Miasto poręczy 10-letni kredyt Stali
Z MIASTA
ao
2025-10-21 13:31
3790

Dziś Gorzowscy radni, na sesji zwołanej na wniosek prezydenta miasta, mieli tylko jeden punkt w obradach – formalnie była to zmiana uchwały budżetowej na 2025 rok. W praktyce dotyczyła poręczenia przez miasto kredytu konsolidacyjnego dla żużlowej Stali. Prezydent bez zgody radnych może poręczać do kwoty 2 mln zł. Tu idzie o znacznie większą sumę.
Sesja zaczęła się o 12.00. Zwolennicy wsparcia finansowego Stali zwracają uwagę, że poręcznie to jedynie gwarancja a nie suma do wypłaty klubowi. Przeciwnicy uważają, że klub organizacyjnie i finansowo jest w głębokim kryzysie i nie jest w stanie samodzielnie (bez miejskiego wsparcia) funkcjonować, w konsekwencji jest realne ryzyko, że Stal nie będzie spłacała kredytu, który miasto w części poręczy (do 4 mln zł). W części, bo poręczyć go mają też prywatni udziałowcy (5 mln zł).
Stal zamierza wziąć z banku 9 mln zł na 10 lat.
Na sesji było 17 z 25 radnych.
Przed głosowaniem szereg szczegółowych pytań dotyczących warunków poręczanego kredytu zadały radne Paulina Szymotowicz, Anna Kozak, wątpliwości miał także radny Jakub Derech-Krzycki.

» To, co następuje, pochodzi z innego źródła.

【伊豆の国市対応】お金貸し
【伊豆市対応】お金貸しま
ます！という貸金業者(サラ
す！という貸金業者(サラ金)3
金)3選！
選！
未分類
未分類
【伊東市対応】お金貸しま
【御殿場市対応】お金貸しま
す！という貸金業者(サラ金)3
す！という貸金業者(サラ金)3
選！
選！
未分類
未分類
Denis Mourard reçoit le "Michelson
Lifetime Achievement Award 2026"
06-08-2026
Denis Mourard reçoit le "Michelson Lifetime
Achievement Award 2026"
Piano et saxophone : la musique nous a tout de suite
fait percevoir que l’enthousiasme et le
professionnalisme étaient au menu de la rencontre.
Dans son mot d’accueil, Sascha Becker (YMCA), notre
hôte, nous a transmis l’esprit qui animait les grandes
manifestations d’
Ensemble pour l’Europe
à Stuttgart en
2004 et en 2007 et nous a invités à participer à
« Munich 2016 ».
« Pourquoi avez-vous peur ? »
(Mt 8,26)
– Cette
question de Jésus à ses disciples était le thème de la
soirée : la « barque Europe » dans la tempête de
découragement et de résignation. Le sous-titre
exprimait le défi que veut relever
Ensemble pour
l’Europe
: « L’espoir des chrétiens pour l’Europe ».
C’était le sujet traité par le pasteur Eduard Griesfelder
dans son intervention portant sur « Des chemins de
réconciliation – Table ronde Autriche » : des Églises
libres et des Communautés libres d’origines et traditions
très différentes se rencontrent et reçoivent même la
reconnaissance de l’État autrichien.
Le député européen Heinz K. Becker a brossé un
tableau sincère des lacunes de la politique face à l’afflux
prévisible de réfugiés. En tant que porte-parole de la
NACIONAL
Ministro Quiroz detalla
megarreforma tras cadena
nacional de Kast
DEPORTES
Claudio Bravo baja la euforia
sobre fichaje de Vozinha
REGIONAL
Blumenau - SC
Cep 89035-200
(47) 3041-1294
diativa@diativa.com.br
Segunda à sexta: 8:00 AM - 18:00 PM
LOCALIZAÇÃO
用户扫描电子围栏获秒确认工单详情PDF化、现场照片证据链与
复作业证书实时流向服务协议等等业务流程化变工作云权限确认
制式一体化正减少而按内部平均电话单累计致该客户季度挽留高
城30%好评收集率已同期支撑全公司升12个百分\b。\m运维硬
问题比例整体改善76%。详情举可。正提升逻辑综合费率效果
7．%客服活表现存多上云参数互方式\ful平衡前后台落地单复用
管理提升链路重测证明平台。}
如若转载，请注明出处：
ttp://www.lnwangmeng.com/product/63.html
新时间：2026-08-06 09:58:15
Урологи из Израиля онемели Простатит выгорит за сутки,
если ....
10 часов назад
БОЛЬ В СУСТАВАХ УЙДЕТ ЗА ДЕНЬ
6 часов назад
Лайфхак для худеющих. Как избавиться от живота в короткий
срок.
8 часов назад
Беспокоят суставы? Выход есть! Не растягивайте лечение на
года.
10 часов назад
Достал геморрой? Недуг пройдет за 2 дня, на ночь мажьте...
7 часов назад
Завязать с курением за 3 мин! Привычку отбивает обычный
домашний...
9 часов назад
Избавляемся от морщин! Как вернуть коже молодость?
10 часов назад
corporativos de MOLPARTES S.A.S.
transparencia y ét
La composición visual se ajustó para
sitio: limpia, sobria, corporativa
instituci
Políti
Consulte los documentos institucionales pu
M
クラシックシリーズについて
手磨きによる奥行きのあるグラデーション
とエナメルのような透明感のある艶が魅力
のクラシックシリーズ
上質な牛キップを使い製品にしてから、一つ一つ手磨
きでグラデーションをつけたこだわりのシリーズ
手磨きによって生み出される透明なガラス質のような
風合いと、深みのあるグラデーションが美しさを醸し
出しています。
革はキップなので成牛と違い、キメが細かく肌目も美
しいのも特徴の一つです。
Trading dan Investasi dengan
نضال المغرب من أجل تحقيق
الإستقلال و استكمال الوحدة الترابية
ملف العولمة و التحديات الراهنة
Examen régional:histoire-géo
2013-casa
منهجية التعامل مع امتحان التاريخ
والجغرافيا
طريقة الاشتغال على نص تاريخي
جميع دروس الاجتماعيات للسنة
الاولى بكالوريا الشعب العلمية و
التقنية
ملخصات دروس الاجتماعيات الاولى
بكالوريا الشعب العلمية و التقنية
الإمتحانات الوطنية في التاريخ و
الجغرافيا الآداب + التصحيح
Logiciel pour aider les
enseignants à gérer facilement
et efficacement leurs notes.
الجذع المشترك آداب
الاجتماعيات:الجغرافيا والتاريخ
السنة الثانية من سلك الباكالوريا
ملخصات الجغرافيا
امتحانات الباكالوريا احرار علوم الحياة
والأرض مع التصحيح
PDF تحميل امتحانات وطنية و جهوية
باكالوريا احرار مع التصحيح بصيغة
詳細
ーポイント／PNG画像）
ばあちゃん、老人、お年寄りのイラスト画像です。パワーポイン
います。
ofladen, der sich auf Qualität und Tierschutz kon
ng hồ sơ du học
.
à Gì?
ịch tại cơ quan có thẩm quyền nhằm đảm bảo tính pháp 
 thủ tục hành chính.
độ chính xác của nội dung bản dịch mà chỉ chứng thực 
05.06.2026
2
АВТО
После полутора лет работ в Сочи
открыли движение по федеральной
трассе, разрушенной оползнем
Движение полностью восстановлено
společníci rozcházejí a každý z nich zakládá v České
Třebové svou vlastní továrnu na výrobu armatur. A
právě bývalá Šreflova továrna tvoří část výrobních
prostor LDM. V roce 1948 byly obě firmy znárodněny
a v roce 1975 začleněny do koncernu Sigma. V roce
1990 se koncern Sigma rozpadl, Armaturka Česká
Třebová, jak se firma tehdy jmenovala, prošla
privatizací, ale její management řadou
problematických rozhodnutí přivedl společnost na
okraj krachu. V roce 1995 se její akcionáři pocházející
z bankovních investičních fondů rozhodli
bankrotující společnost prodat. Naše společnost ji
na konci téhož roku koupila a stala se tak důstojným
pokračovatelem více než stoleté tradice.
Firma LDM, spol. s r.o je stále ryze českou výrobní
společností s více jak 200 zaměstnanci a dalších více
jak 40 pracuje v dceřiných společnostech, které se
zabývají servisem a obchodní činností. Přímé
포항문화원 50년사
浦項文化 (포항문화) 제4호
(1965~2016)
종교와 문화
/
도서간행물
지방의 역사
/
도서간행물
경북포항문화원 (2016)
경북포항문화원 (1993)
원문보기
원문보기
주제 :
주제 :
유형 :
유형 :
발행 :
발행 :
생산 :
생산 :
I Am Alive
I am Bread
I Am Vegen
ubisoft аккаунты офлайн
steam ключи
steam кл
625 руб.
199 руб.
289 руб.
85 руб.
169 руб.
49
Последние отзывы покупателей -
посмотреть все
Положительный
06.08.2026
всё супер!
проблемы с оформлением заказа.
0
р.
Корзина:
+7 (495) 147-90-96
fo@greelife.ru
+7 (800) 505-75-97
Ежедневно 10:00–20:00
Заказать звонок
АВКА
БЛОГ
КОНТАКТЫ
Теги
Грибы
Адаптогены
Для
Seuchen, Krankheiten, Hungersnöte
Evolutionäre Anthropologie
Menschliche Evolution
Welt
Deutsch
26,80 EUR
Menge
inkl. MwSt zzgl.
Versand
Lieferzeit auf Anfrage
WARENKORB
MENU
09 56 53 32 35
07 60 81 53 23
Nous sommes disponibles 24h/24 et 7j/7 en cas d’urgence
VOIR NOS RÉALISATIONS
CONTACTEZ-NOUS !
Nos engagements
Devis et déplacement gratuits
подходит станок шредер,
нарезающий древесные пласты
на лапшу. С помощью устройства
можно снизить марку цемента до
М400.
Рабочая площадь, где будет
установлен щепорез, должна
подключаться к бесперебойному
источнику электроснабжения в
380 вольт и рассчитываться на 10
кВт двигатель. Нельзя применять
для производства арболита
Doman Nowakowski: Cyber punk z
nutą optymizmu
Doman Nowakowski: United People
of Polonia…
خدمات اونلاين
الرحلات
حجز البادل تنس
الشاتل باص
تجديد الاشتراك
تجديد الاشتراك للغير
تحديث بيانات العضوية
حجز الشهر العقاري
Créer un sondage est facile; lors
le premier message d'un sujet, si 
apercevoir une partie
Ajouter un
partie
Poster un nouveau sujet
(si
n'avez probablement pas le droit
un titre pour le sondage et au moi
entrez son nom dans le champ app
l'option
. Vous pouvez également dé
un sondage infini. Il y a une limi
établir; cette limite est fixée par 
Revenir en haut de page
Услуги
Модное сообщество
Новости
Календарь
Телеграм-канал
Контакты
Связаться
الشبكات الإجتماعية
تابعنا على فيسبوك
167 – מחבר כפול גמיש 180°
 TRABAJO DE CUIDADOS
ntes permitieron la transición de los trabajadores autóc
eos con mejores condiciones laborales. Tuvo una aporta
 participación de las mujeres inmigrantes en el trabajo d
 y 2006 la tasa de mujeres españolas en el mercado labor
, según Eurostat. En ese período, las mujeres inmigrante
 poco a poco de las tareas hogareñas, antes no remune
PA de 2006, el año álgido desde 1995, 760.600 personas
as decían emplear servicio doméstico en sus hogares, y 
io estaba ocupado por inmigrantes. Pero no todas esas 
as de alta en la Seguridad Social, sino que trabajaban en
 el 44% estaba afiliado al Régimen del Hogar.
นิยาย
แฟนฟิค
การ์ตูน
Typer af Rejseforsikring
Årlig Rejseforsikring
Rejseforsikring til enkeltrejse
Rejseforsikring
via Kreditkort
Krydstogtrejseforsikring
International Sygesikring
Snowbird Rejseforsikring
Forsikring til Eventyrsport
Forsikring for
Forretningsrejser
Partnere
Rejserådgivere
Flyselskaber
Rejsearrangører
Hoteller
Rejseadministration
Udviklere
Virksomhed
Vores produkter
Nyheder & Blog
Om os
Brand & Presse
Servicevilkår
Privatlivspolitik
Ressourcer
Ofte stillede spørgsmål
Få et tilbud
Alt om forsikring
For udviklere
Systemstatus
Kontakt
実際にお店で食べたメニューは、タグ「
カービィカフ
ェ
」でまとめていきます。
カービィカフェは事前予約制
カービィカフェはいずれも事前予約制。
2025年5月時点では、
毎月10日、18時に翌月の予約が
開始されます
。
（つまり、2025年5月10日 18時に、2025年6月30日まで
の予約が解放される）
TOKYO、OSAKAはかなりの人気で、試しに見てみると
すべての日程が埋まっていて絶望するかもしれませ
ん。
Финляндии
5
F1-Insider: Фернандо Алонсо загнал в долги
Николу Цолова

Jan Kaczanowski nawoływał radnych do dania szansy klubowi na dojście do stabilizacji organizacyjnej i finansowej. Roman Sondej oświadczył w imieniu klubu radnych PiS, że jego klub radnych odpowiedzialnie nie wystąpi przeciwko uchwale, ale liczy na odpolitycznienie, przejrzystość, transparentność i profesjonalne zarządzanie żużlową Stalą.
Skarbnik miasta Agnieszka Kaczmarek zwróciła uwagę, że dzisiejsza uchwała o zwiększeniu limitu dla prezydenta i warunki kredytu dla Stali to nie to samo. Gdy będą one przedstawione przez bank miasto będzie je analizować i oceniać ryzyko.
Prezydent Jacek Wójcicki dodał, że miasto nie po raz pierwszy udziela poręczenia kredytu Stali – wcześniej podobna sytuacja była za kadencji Tadeusza Jędrzejczaka. Ten kredyt klub spłacał także jeszcze za prezydentury Jacka Wójcickiego i – choć nie bez problemów – spłacił.
Głos zabrał też Patryk Broszko, wiceprezes Stali Gorzów. Wyjaśniał, co stałoby się gdyby Stal nie otrzymała licencji na jazdę w ekstralidze w 2026 roku: degradacja i wniosek o upadłość.
Po głosowaniu stało się jasne, że przynajmniej na razie Stali to nie grozi. Za było 11 radnych, przeciw 4, 3 wstrzymało się od głosu.